Uma mudança significativa nas recomendações médicas para o tratamento de alterações na tireoide durante a gestação foi estabelecida. De acordo com novas diretrizes, gestantes que apresentam anticorpos contra a tireoide, conhecidos como anti-TPO, mas que mantêm o funcionamento da glândula dentro da normalidade, não devem mais utilizar medicamentos hormonais de forma preventiva.

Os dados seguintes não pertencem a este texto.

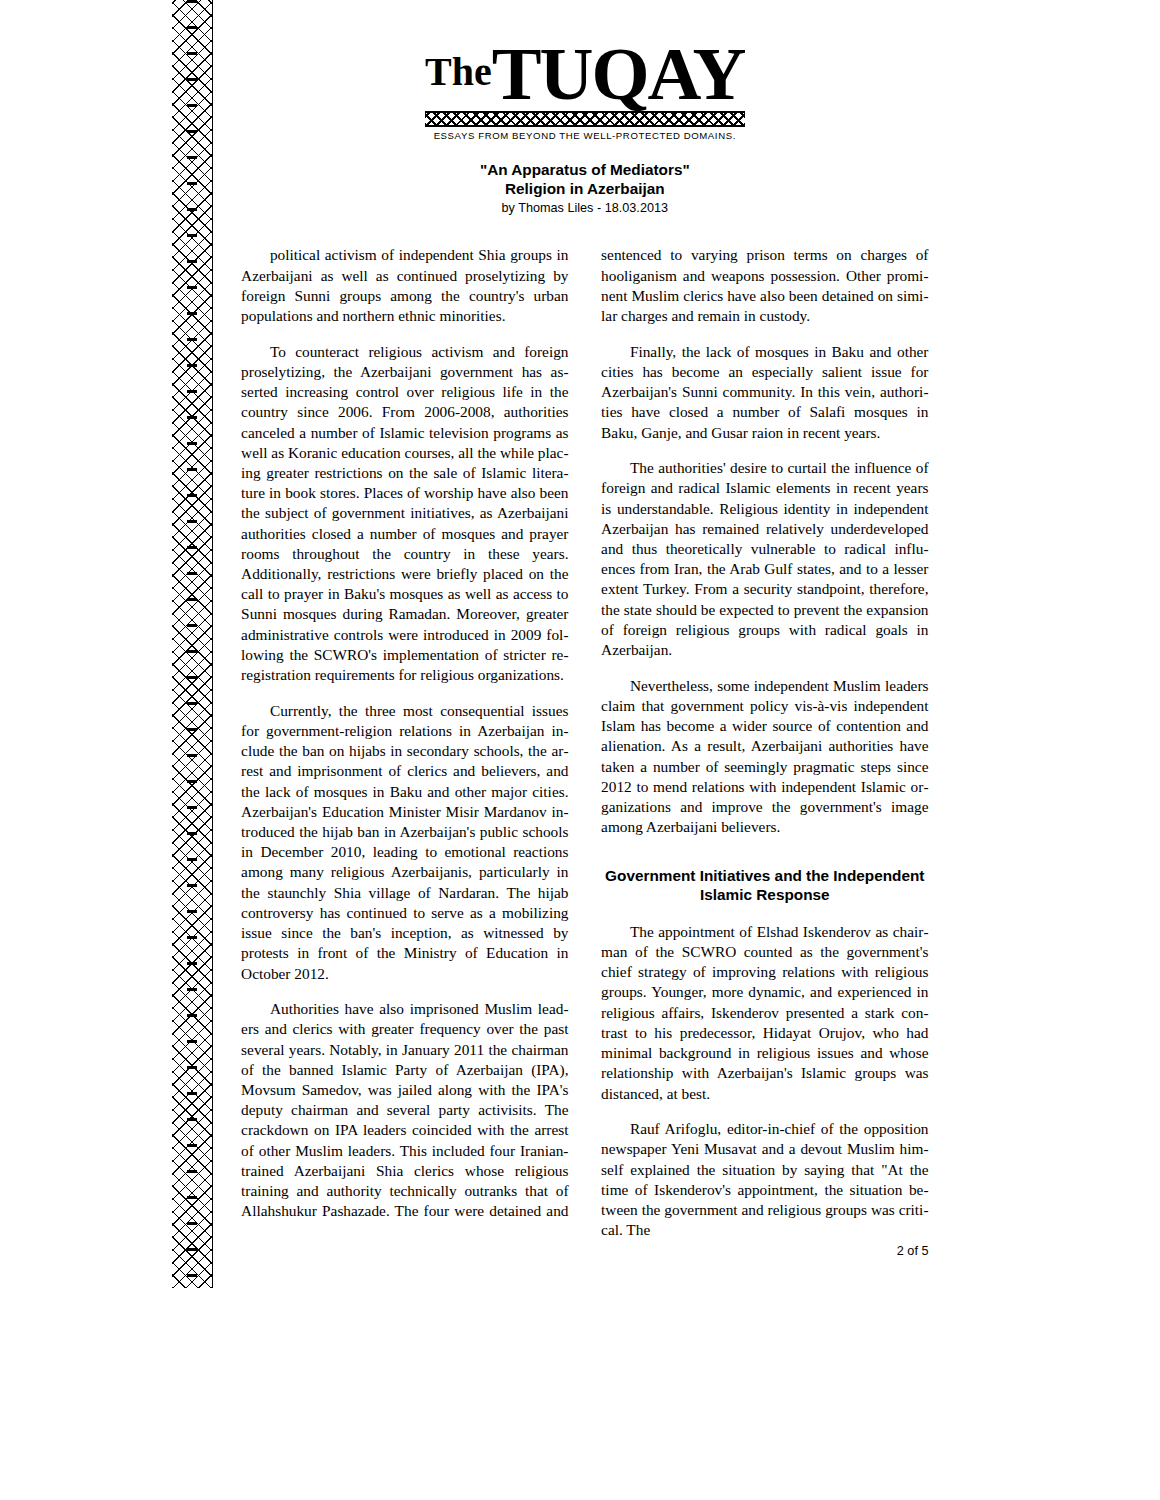The TUQAY
Essays from beyond the well-protected domains.
"An Apparatus of Mediators"
Religion in Azerbaijan
by Thomas Liles - 18.03.2013
political activism of independent Shia groups in Azerbaijani as well as continued proselytizing by foreign Sunni groups among the country's urban populations and northern ethnic minorities.
To counteract religious activism and foreign proselytizing, the Azerbaijani government has asserted increasing control over religious life in the country since 2006. From 2006-2008, authorities canceled a number of Islamic television programs as well as Koranic education courses, all the while placing greater restrictions on the sale of Islamic literature in book stores. Places of worship have also been the subject of government initiatives, as Azerbaijani authorities closed a number of mosques and prayer rooms throughout the country in these years. Additionally, restrictions were briefly placed on the call to prayer in Baku's mosques as well as access to Sunni mosques during Ramadan. Moreover, greater administrative controls were introduced in 2009 following the SCWRO's implementation of stricter re-registration requirements for religious organizations.
Currently, the three most consequential issues for government-religion relations in Azerbaijan include the ban on hijabs in secondary schools, the arrest and imprisonment of clerics and believers, and the lack of mosques in Baku and other major cities. Azerbaijan's Education Minister Misir Mardanov introduced the hijab ban in Azerbaijan's public schools in December 2010, leading to emotional reactions among many religious Azerbaijanis, particularly in the staunchly Shia village of Nardaran. The hijab controversy has continued to serve as a mobilizing issue since the ban's inception, as witnessed by protests in front of the Ministry of Education in October 2012.
Authorities have also imprisoned Muslim leaders and clerics with greater frequency over the past several years. Notably, in January 2011 the chairman of the banned Islamic Party of Azerbaijan (IPA), Movsum Samedov, was jailed along with the IPA's deputy chairman and several party activisits. The crackdown on IPA leaders coincided with the arrest of other Muslim leaders. This included four Iranian-trained Azerbaijani Shia clerics whose religious training and authority technically outranks that of Allahshukur Pashazade. The four were detained and sentenced to varying prison terms on charges of hooliganism and weapons possession. Other prominent Muslim clerics have also been detained on similar charges and remain in custody.
Finally, the lack of mosques in Baku and other cities has become an especially salient issue for Azerbaijan's Sunni community. In this vein, authorities have closed a number of Salafi mosques in Baku, Ganje, and Gusar raion in recent years.
The authorities' desire to curtail the influence of foreign and radical Islamic elements in recent years is understandable. Religious identity in independent Azerbaijan has remained relatively underdeveloped and thus theoretically vulnerable to radical influences from Iran, the Arab Gulf states, and to a lesser extent Turkey. From a security standpoint, therefore, the state should be expected to prevent the expansion of foreign religious groups with radical goals in Azerbaijan.
Nevertheless, some independent Muslim leaders claim that government policy vis-à-vis independent Islam has become a wider source of contention and alienation. As a result, Azerbaijani authorities have taken a number of seemingly pragmatic steps since 2012 to mend relations with independent Islamic organizations and improve the government's image among Azerbaijani believers.
Government Initiatives and the Independent Islamic Response
The appointment of Elshad Iskenderov as chairman of the SCWRO counted as the government's chief strategy of improving relations with religious groups. Younger, more dynamic, and experienced in religious affairs, Iskenderov presented a stark contrast to his predecessor, Hidayat Orujov, who had minimal background in religious issues and whose relationship with Azerbaijan's Islamic groups was distanced, at best.
Rauf Arifoglu, editor-in-chief of the opposition newspaper Yeni Musavat and a devout Muslim himself explained the situation by saying that "At the time of Iskenderov's appointment, the situation between the government and religious groups was critical. The
2 of 5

Base científica para a mudança
A decisão baseia-se em três grandes estudos recentes que comprovaram a ineficácia do tratamento preventivo na redução de riscos como abortamento ou parto prematuro. As orientações foram atualizadas pela Sociedade Brasileira de Endocrinologia e Metabologia e pela Federação Brasileira das Associações de Ginecologia e Obstetrícia, alinhando-se aos protocolos da Associação Americana da Tireoide publicados em junho deste ano.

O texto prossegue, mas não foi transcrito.